I guess we read to escape, not to have reality tossed back in our faces. But if we’re going to escape into fantasyland, I want some interesting characters to make this place better than reality.
Because that’s what it boils down to: the characters and the people. They make or break our situations.
It would have been tough, I think, but if Wither had had some decent characters, I would have enjoyed it, even though its plot can be essentially boiled down to ‘wear nice clothes, go to parties, eat éclairs’. However, the characters were all pretty dull and flat (save for Rose, but she died early on), and did nothing to redeem the situation.
Likewise, if the situation and plot are stellar, they can redeem the lacking characters. However, the plot is hardly there. Lauren DeStefano makes the mistake of confusing premise for plot. They are often closely intertwined (can you imagine Katniss fighting kids to the death in modern day Iowa? No?), but in some cases, this one included, the setting and plot are fairly distant. Just being like ‘we’re gonna die at age twenty!!!’ isn’t a plot. What she does with that is a plot. Sitting around and looking pretty is not a plot. That element of Wither felt like something out of those trashy rich girl books (that I admittedly enjoy. Don’t judge.), like Private or the Luxe. But that’s not a plot, people. Don’t make me say that sentence again.

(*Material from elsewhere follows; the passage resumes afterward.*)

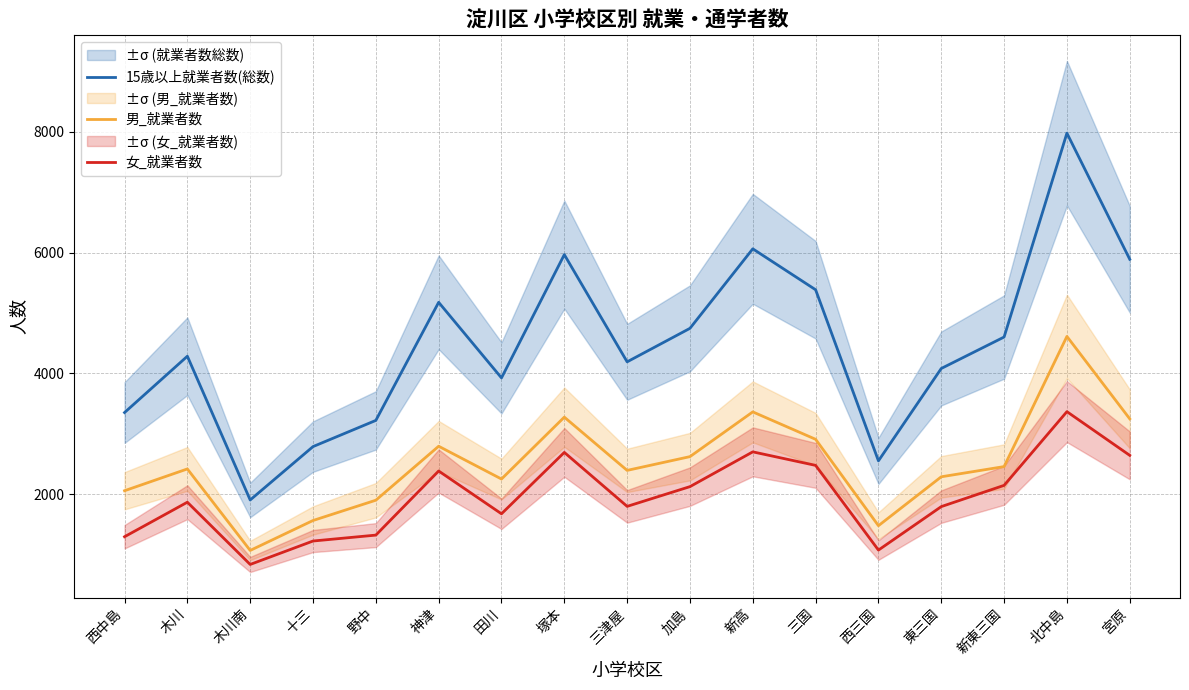

True or false: 女_就業者数 and 男_就業者数 intersect in this chart.

False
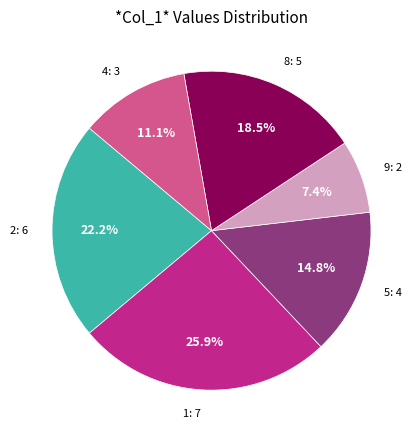

To the nearest percent, what is the average slice percentage?

17%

Towards the end, Rhine and Gabriel (smokin’ hot servant boy who hangs on her) formulate some escape plan, so they can get out of the house and live in freedom.
Two issues with this:
1) I hate escape plans. They strike me as lame. Like, in Catching Fire (pardon the HG references here), when Katniss decides to run away into the wild with all her friends and family? I was always glad that never happened, because that would have been hugely boring. And when the escape plan is your entire plot? Lame.
2) Escape what? Your life of luxury and husband who is a kind, decent human being? Why bother? You’re still dying in four years. I mean, I get that Rhine wants freedom, but at this point, it’s just ungratefulness. She has nothing to get back to, and her tepid relationship with Smokin’ Hot Servant Boy is hardly cause to drop everything and run off to the wilderness.

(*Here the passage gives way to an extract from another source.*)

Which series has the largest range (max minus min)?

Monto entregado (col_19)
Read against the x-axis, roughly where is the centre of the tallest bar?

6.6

So… yeah, nothing special here. Which is sad, because the premise was good, but everything that happened in the book can be essentially boiled down to Life of Luxury and Escape from… Whatever. This. Is. Not. A. Plot. (Here I go again).

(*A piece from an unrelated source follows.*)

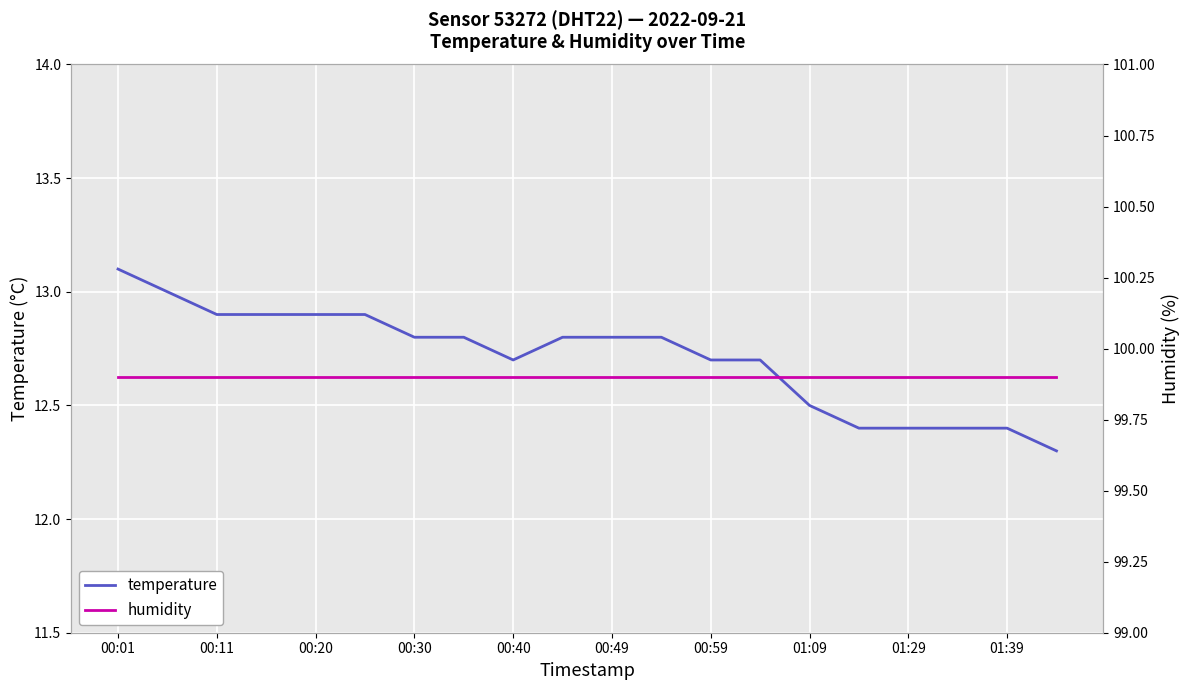

The value of temperature at 00:49 is 12.8. True or false?

True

I think Wither could have accomplished more if it had chosen to be a little… grittier. Show us more of the disease, show us the scary, bad polygamous relationships, not just the good ones. If you want me to believe that this is Hell, you need to show me something hellish, something legitimately bad, not just something ‘not good’. I don’t need explicit details, but a little bit of grit would be nice. Hunger Games was a book about violence. And it was violent. Not over the top descriptions of guts and blood and gore and explosions, but it was indeed violent, and it didn’t flinch away from that. It was scary and I was terrified.
Wither is not scary. I am not afraid of this world. Sure, dying at twenty wouldn’t be good, but a lot of people do it anyway. And if they can cure cancer, they can cure the disease, I’m sure. So I’m not afraid.
And isn’t that what a good dystopian is, making you afraid for your future? Something that lingers with you, so you’re lying awake at night in your bed terrified that your future may someday come down to this?
Because Wither didn’t make me afraid for my future. And if I die in a queen sized feather mattress with silk sheets and a jar of expensive candies at my side at the age of twenty… well, there are worse ways to go.